No mention of just how this money will get from the state level to the county level.

I do not trust the state to actually pay the school district or the local county or township. I am sure they will mess it up some how or use the money for something other than what it was collected for, as usual!

"environmental monitoring, public education, and reinvestment in a fund for future environmental needs. Some states share revenue with local governments."

Environmental monitoring, sounds like another state level appointed job to me.

Public education, sounds like another state level appointed job to me.

Future environmental needs, what? Collect a tax now for what may be needed in the future? Make the drillers accountable NOW and there will not be a mess in the future!

Some states SHARE revenue with local governments?! If the reason for this tax is to replace and repair county and township roads it should be set up right from the start what % of this enforced tax will be going to that local governments. No play on words should be allowed.

All the noise some local people are making about what will happen or what might happen and only a few making money will come back and bite them in the ass if they do not demand any and all tax should be spelled out from the very beginning.

Harrisburg is just like Washington...talks out both sides of their mouths. Rendell will use this tax to fix the sidewalks and transit system in Pitts. and Philly if he gets a chance to do so and to hell with the township roads and bridges the very tax was collected for. Have seen it happen time and time again in the trucking industry with all the taxes and fees. Next thing you know the roads in PA are unsafe and Rendell has no idea where all the heavy highway use tax, fuel tax and so on went!

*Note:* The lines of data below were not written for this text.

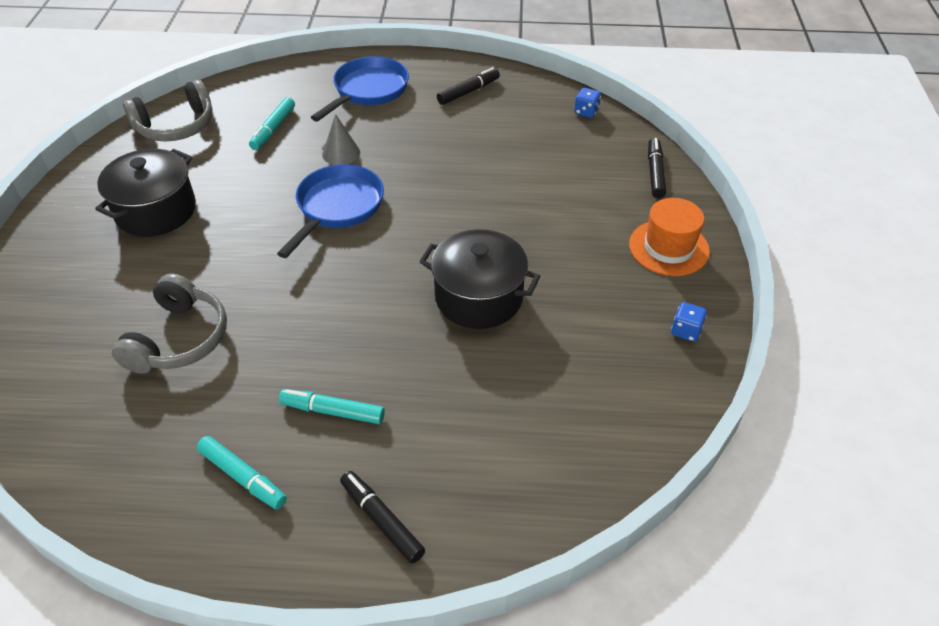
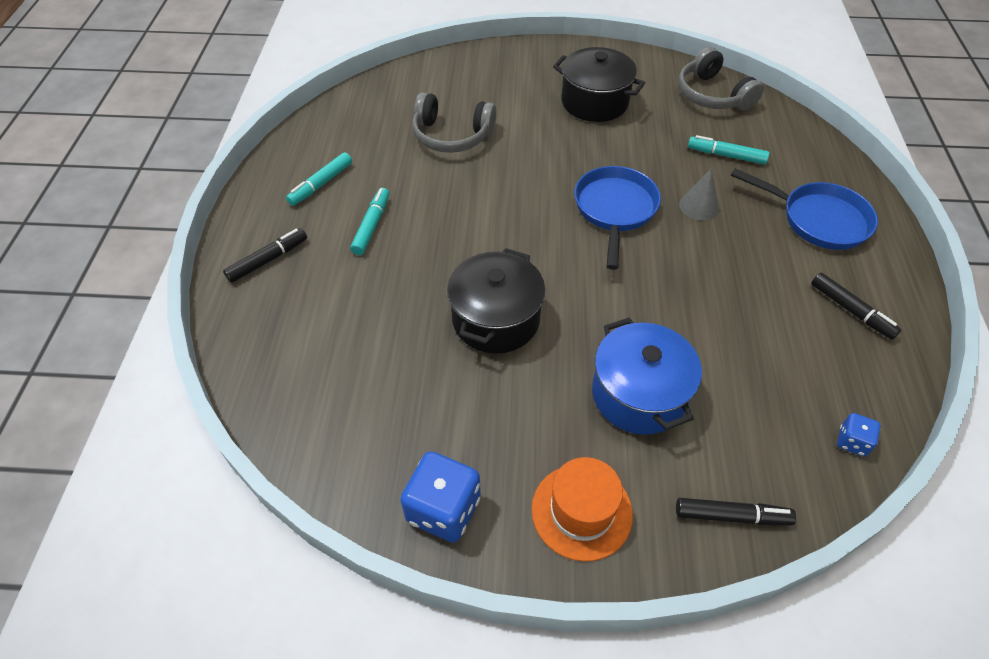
camera: 90 degrees right, 5 degrees up
(337, 207) = (615, 210): blue pan -> blue pan turned 105 degrees counterclockwise
(557, 209) = (638, 394): none -> blue pot
(686, 331) = (443, 509): blue dice -> blue dice, size x1.93

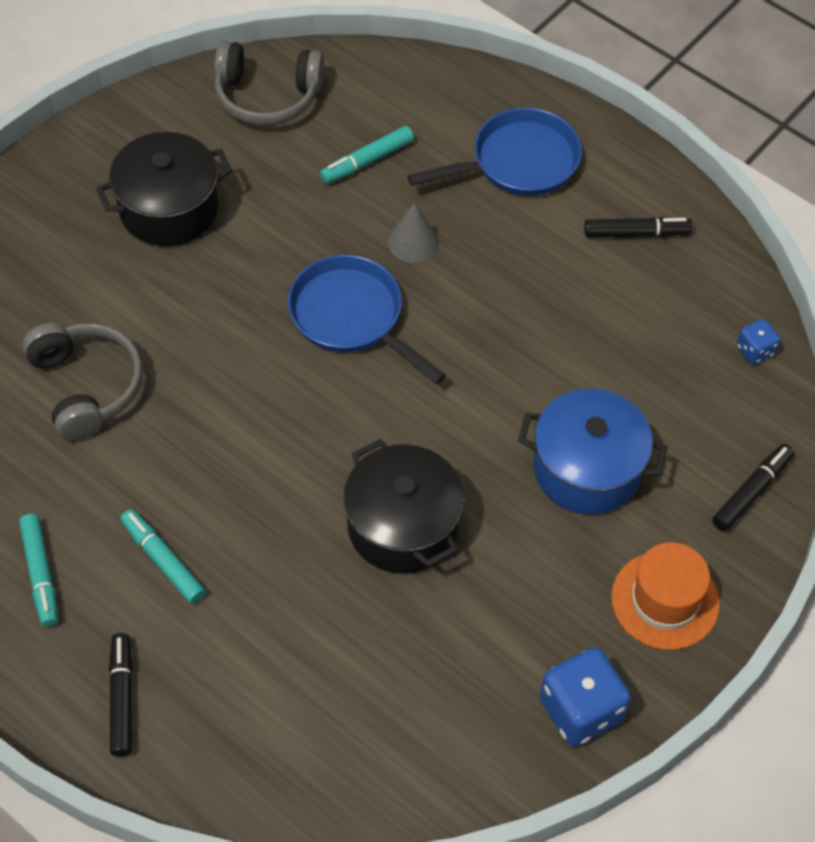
camera: 55 degrees left, 5 degrees up
(452, 135) = (86, 387): grey headphones -> grey headphones turned 75 degrees counterclockwise

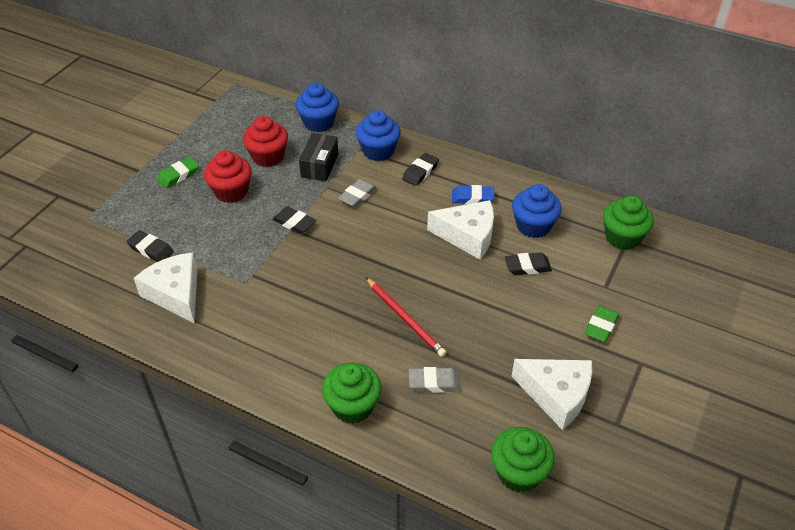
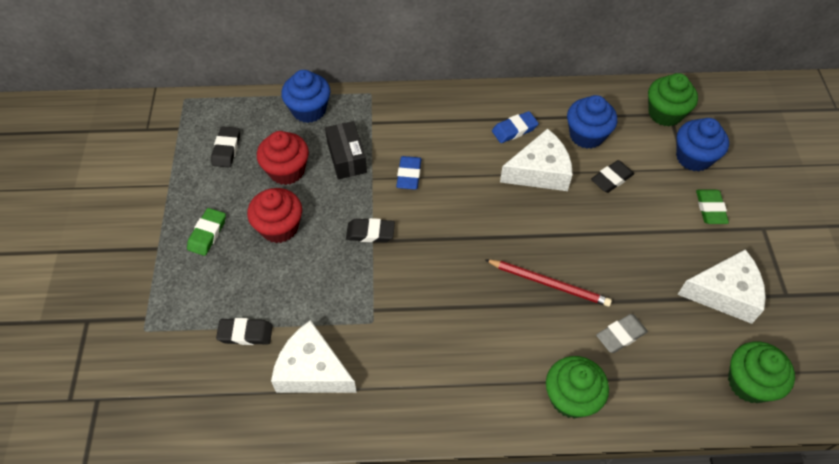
camera: 30 degrees left, 10 degrees up
(357, 196) = (409, 175): grey eraser -> blue eraser
(378, 151) = (391, 117): blue cupcake -> blue cupcake (693, 157)
(420, 172) = (448, 123): black eraser -> black eraser (226, 149)

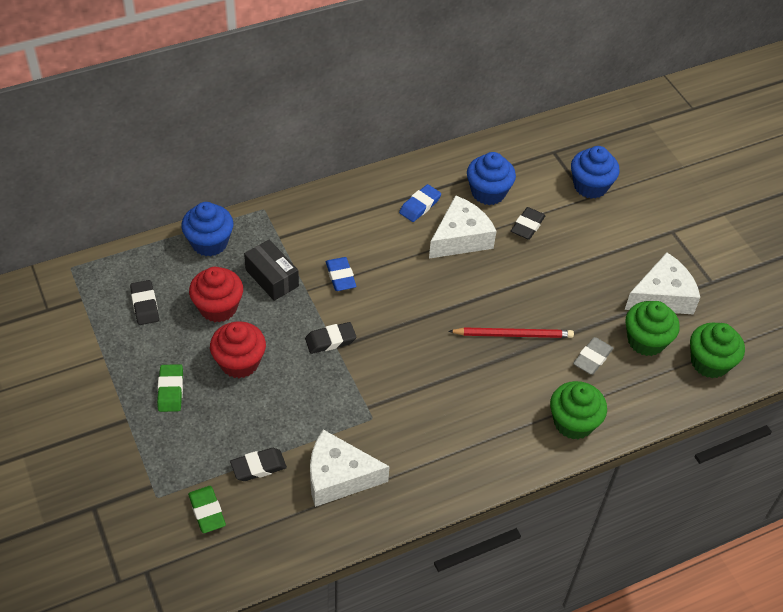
camera: 25 degrees left, 5 degrees down
(665, 113) = (549, 153): green cupcake -> green cupcake (646, 341)
(710, 209) = (622, 228): green eraser -> green eraser (207, 511)

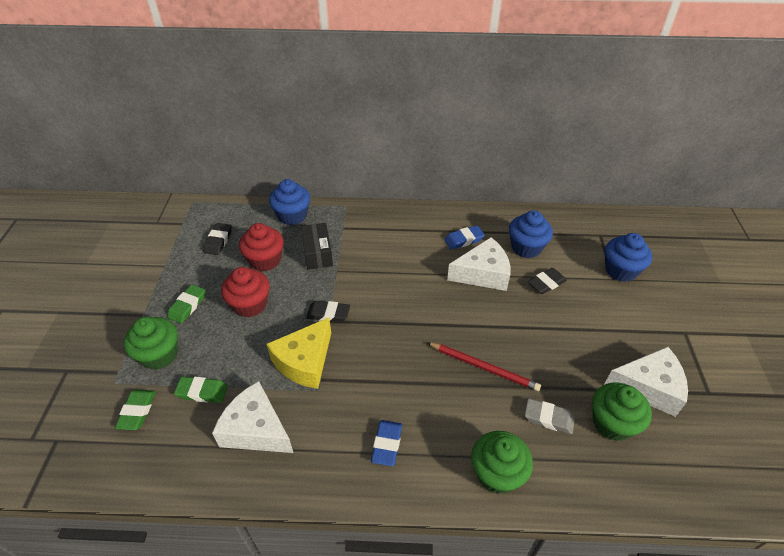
camera: 30 degrees right, 5 degrees down
(258, 467) = (202, 392): black eraser -> green eraser
(340, 276) = (369, 270): blue eraser -> blue eraser (387, 444)
(340, 397) = (304, 361): none -> yellow cheese
(592, 358) = (548, 418): grey eraser -> grey eraser turned 45 degrees clockwise
(709, 362) = (673, 473): green cupcake -> green cupcake (159, 355)

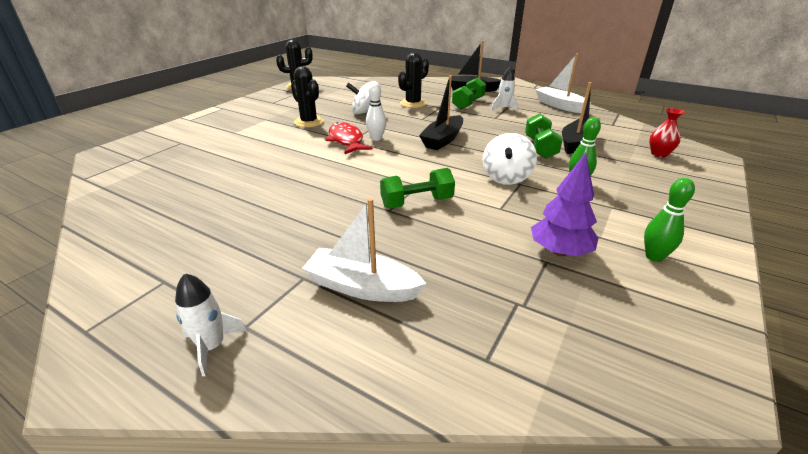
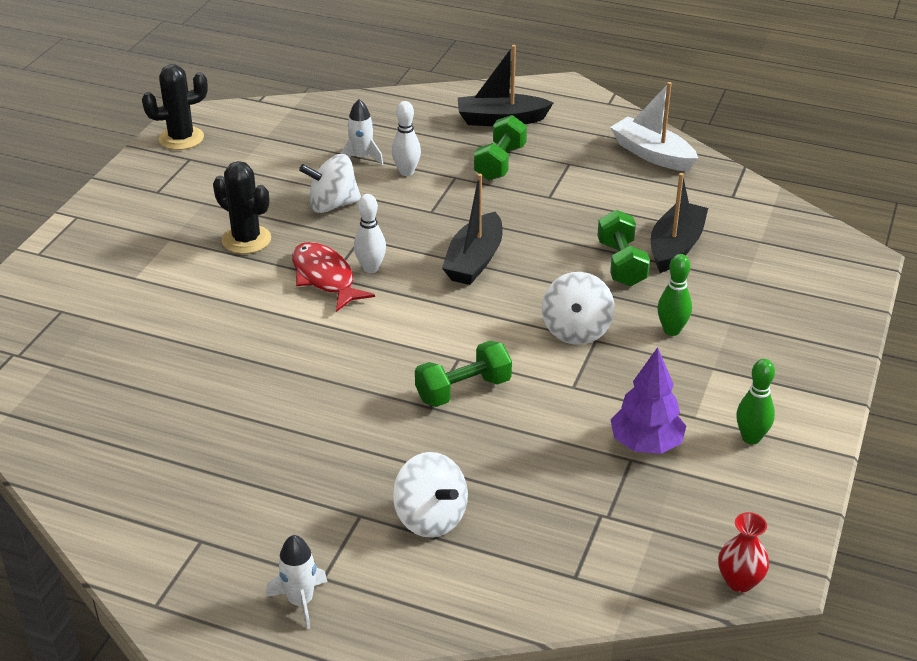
camera: 10 degrees left, 5 degrees up
(362, 287) = (430, 518): white boat -> white spinning top
(413, 103) = (406, 172): black cactus -> white bowling pin
(504, 108) = (561, 171): white rocket -> white rocket (362, 158)
(659, 154) = (789, 259): red vase -> red vase (739, 581)

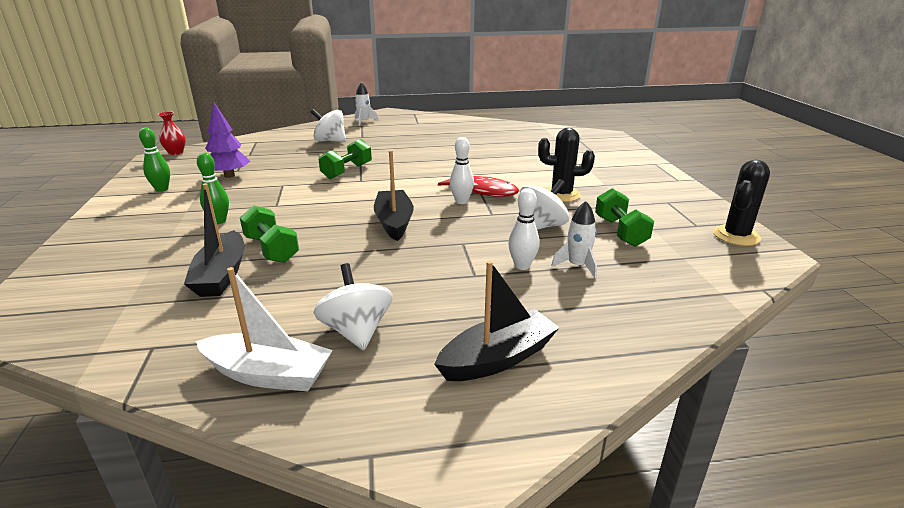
camera: 150 degrees right, 10 degrees down
(500, 163) = (445, 302): green dumbbell -> green dumbbell (620, 232)
(576, 330) = (292, 206): white spinning top -> white spinning top (356, 331)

We need to be very careful allowing our politicians to collect another form of tax without enough accountability!

Anonymous said...

There is a great idea!Over 100 gas and oil jobs in this area alone gone in the last month.These were locals with long time jobs.Let's try and tax a nearly dead horse.

Anonymous said...

I love how this says with rising gas prices. $3 gas is extremely low and forcing many producers to shut in production and now the Government wants to tax them. Great idea.

Anonymous said...

Sounds alot like the timber sale moneys of the past few years.Alot of that was going to be given back to local area schools and such. I don't trust the state one little bit!